Gravierende Konsequenzen für die kundennahen Prozesse ergeben sich auch, wenn neue Strategien zum erstmaligen Aufgriff von direkten bzw. indirekten Vertriebsmodellen führen. So besteht in vielen Branchen die Tendenz, kleinere Kunden nicht mehr direkt sondern nur noch über Händler und Distributoren zu bedienen. Dadurch entstehen aber neue Herausforderungen für CRM, denn mit dem neuen Händler- und Distributorenkanal müssen eine Vielzahl von Prozessen – wie beispielsweise Qualifikations- und Bonusprogramme – abgewickelt werden. Auch hier ist viel aus Branchen zu lernen, bei denen der indirekte Kanal schon immer im Vordergrund stand. Genau umgekehrt sieht es aus, wenn beispielsweise ein PC-Hersteller das erfolgreiche Direktvertriebsmodell von Dell übernehmen will und plötzlich mit all den Herausforderungen einer direkten Endkundenansprache und Betreuung konfrontiert ist. Hier können sicher Anleihen bei Versandhäusern gemacht werden, welche dieses Vertriebsmodell teilweise seit 75 Jahren betreiben.
Feinschliff nötig
An diesen Beispielen sieht man, dass die notwendige Ausprägung von CRM oft eher von den gewählten Geschäftsmodellen und den daraus resultierenden Vertriebskanälen als per se durch die Branche geprägt wird. Daran sollte sich auch ein Unternehmen bei der Auswahl von CRM-Softwareprodukten sowie auch von CRM-Beratern orientieren. In einigen Branchen – wie z.B. Finanzdienstleistungen, Pharma oder Konsumgüter – gibt es darüber hinaus im Umgang mit den Kunden sehr spezielle Gepflogenheiten, die eine CRM-Software schon „out of the Box“ adressieren sollte und die dann auch nur von einem Berater mit dem nötigen Branchenwissen „feingeschliffen“ werden sollte. Insbesondere bei gewissen Finanzdienstleistungsprodukten – wie z.B. Privatkredite oder Brokerage – ist die Verbindung zwischen CRM und dem eigentlichen, immateriellen Produkt so eng, dass CRM und insbesondere eCRM eigentlich nur als weitere Funktionalität des Abwicklungssystems oder als eng integrierter Aufsatz realisiert werden kann.

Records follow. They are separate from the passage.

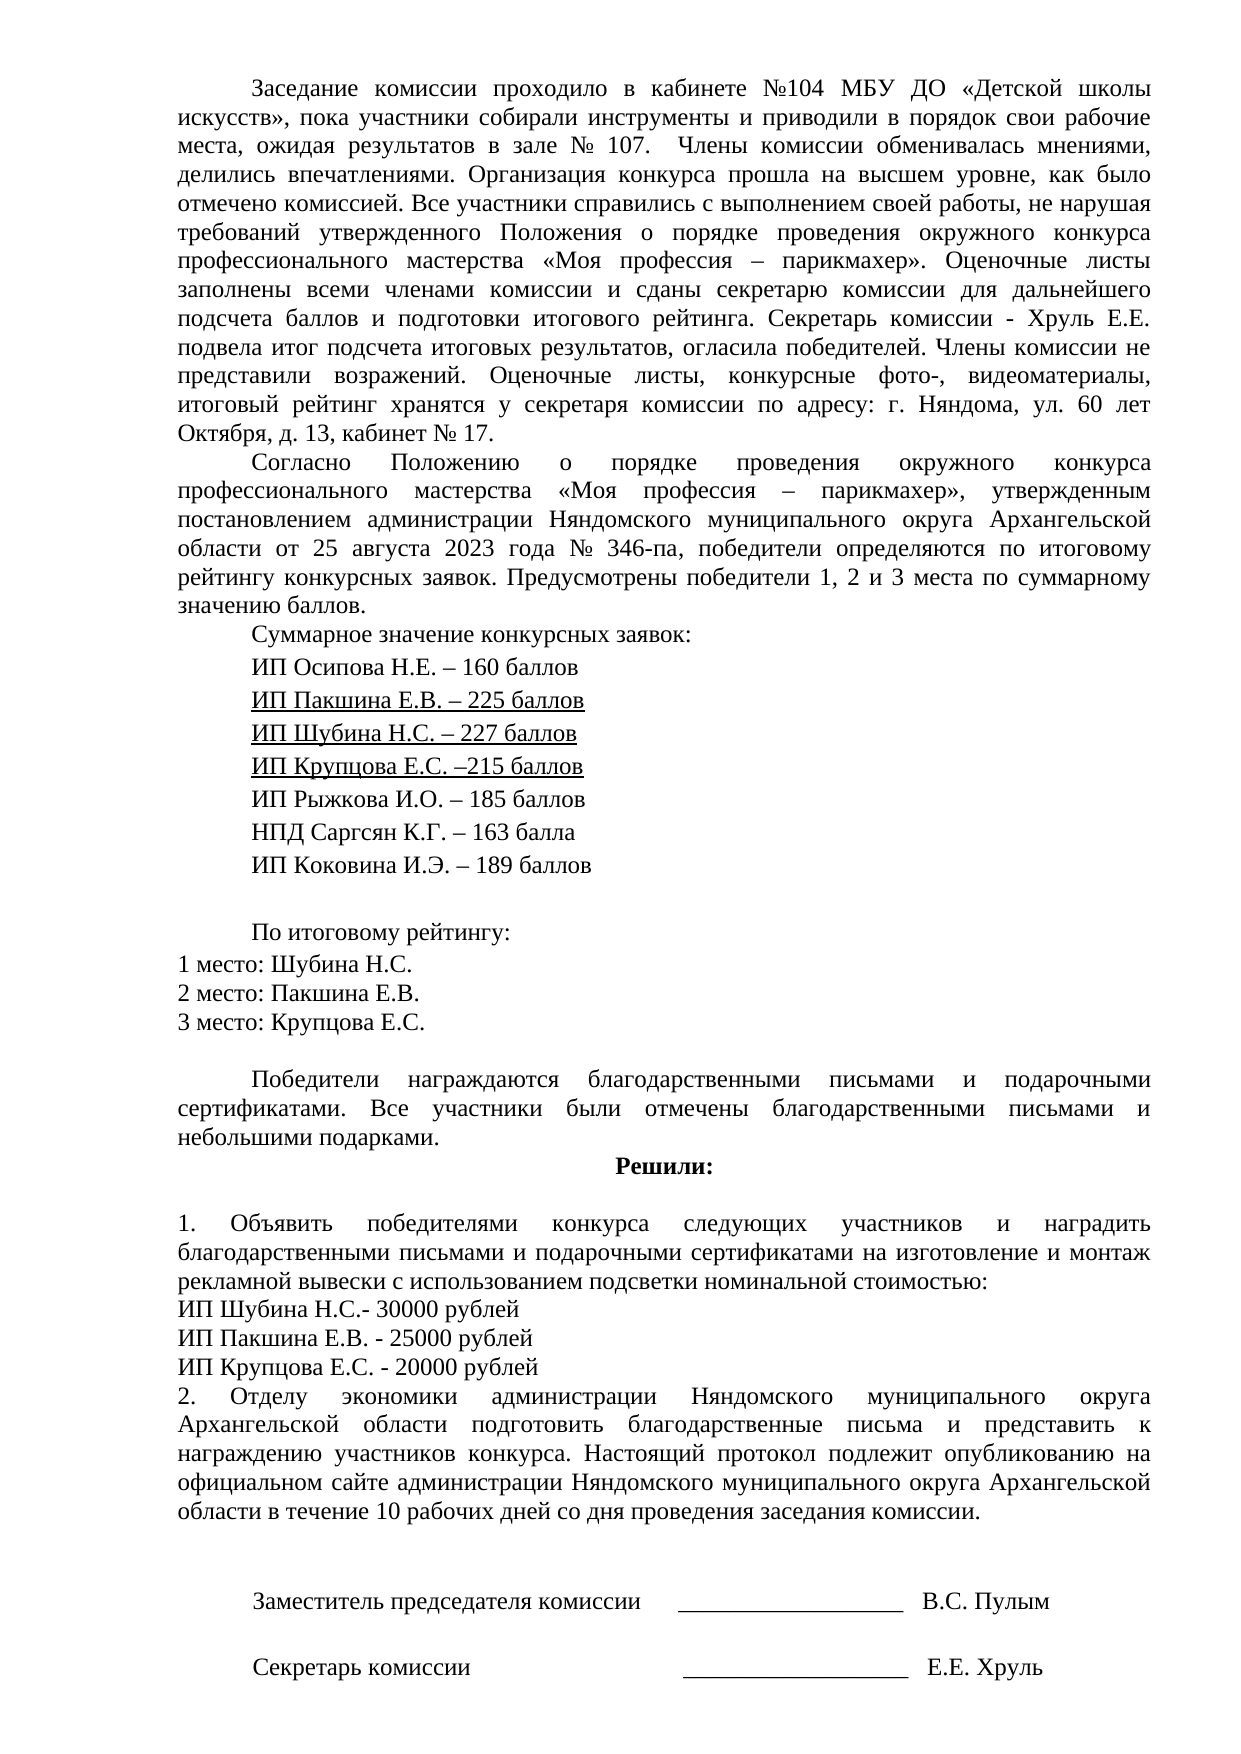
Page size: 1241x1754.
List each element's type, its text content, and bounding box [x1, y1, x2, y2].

list ИП Крупцова Е.С. –215 баллов [177, 751, 1152, 780]
list ИП Пакшина Е.В. – 225 баллов [177, 685, 1152, 714]
list Заместитель председателя комиссии __________________ В.С. Пулым [252, 1586, 1152, 1615]
text ИП Крупцова Е.С. - 20000 рублей [177, 1352, 1152, 1381]
text ИП Пакшина Е.В. - 25000 рублей [177, 1323, 1152, 1352]
text 2 место: Пакшина Е.В. [177, 978, 1152, 1007]
list НПД Саргсян К.Г. – 163 балла [177, 817, 1152, 846]
text 1. Объявить победителями конкурса следующих участников и наградить благодарственными письмами и подарочными сертификатами на изготовление и монтаж рекламной вывески с использованием подсветки номинальной стоимостью: [177, 1208, 1152, 1294]
text ИП Шубина Н.С.- 30000 рублей [177, 1294, 1152, 1323]
text Решили: [177, 1151, 1152, 1179]
list ИП Осипова Н.Е. – 160 баллов [177, 652, 1152, 681]
text 2. Отделу экономики администрации Няндомского муниципального округа Архангельской области подготовить благодарственные письма и представить к награждению участников конкурса. Настоящий протокол подлежит опубликованию на официальном сайте администрации Няндомского муниципального округа Архангельской области в течение 10 рабочих дней со дня проведения заседания комиссии. [177, 1381, 1152, 1524]
text 1 место: Шубина Н.С. [177, 949, 1152, 978]
list ИП Коковина И.Э. – 189 баллов [177, 851, 1152, 879]
list Суммарное значение конкурсных заявок: [177, 619, 1152, 648]
list Согласно Положению о порядке проведения окружного конкурса профессионального мастерства «Моя профессия – парикмахер», утвержденным постановлением администрации Няндомского муниципального округа Архангельской области от 25 августа 2023 года № 346-па, победители определяются по итоговому рейтингу конкурсных заявок. Предусмотрены победители 1, 2 и 3 места по суммарному значению баллов. [177, 447, 1152, 619]
list ИП Рыжкова И.О. – 185 баллов [177, 784, 1152, 813]
list Секретарь комиссии __________________ Е.Е. Хруль [252, 1652, 1152, 1681]
list ИП Шубина Н.С. – 227 баллов [177, 718, 1152, 747]
text Победители награждаются благодарственными письмами и подарочными сертификатами. Все участники были отмечены благодарственными письмами и небольшими подарками. [177, 1064, 1152, 1151]
text Заседание комиссии проходило в кабинете №104 МБУ ДО «Детской школы искусств», пока участники собирали инструменты и приводили в порядок свои рабочие места, ожидая результатов в зале № 107. Члены комиссии обменивалась мнениями, делились впечатлениями. Организация конкурса прошла на высшем уровне, как было отмечено комиссией. Все участники справились с выполнением своей работы, не нарушая требований утвержденного Положения о порядке проведения окружного конкурса профессионального мастерства «Моя профессия – парикмахер». Оценочные листы заполнены всеми членами комиссии и сданы секретарю комиссии для дальнейшего подсчета баллов и подготовки итогового рейтинга. Секретарь комиссии - Хруль Е.Е. подвела итог подсчета итоговых результатов, огласила победителей. Члены комиссии не представили возражений. Оценочные листы, конкурсные фото-, видеоматериалы, итоговый рейтинг хранятся у секретаря комиссии по адресу: г. Няндома, ул. 60 лет Октября, д. 13, кабинет № 17. [177, 73, 1152, 447]
text 3 место: Крупцова Е.С. [177, 1007, 1152, 1036]
list По итоговому рейтингу: [177, 917, 1152, 945]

Festzuhalten bleibt am Ende: Im Gegensatz zu ERP, wo beispielsweise die völlig unterschiedlichen Produktionsprozesse in verschiedenen Branche zu unterstützen sind, geht es bei CRM letztendlich doch immer um Beziehungen zu Menschen (Kunden/Interessenten) – und die sind „branchen-unabhängig“.